(Directive) When you reach the line in the listing below that contains "<source format=gbs>", begin returning lines exactly as written, and stop after the line that contains "X0007750Y0076500D03*". Return no other lines.

(Material supplied)
* * * * * * * * *
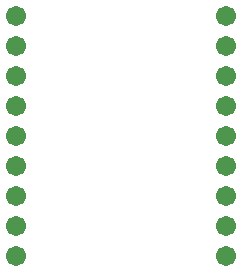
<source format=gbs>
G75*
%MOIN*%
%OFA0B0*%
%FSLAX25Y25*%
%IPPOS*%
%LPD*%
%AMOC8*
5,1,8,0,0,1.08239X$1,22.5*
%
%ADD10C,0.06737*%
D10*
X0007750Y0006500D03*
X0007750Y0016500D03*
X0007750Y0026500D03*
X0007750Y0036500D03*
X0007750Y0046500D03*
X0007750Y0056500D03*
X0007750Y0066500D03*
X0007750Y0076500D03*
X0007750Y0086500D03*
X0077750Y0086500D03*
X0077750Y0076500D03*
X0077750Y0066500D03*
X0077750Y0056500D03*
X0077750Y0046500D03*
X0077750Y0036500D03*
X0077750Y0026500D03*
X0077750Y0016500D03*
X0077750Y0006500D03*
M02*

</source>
* * * * * * * * *
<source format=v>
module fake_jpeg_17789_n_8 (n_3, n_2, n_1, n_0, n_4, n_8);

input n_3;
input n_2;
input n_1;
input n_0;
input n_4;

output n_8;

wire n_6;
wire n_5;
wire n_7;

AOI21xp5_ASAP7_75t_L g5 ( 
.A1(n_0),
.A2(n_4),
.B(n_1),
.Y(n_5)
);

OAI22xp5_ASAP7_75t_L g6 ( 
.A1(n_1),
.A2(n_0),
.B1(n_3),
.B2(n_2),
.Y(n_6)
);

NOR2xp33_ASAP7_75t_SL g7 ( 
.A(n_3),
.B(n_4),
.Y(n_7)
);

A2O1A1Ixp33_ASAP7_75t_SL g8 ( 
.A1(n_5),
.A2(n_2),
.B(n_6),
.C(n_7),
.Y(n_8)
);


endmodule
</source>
* * * * * * * * *
(Response for this exercise)
<source format=gbs>
G75*
%MOIN*%
%OFA0B0*%
%FSLAX25Y25*%
%IPPOS*%
%LPD*%
%AMOC8*
5,1,8,0,0,1.08239X$1,22.5*
%
%ADD10C,0.06737*%
D10*
X0007750Y0006500D03*
X0007750Y0016500D03*
X0007750Y0026500D03*
X0007750Y0036500D03*
X0007750Y0046500D03*
X0007750Y0056500D03*
X0007750Y0066500D03*
X0007750Y0076500D03*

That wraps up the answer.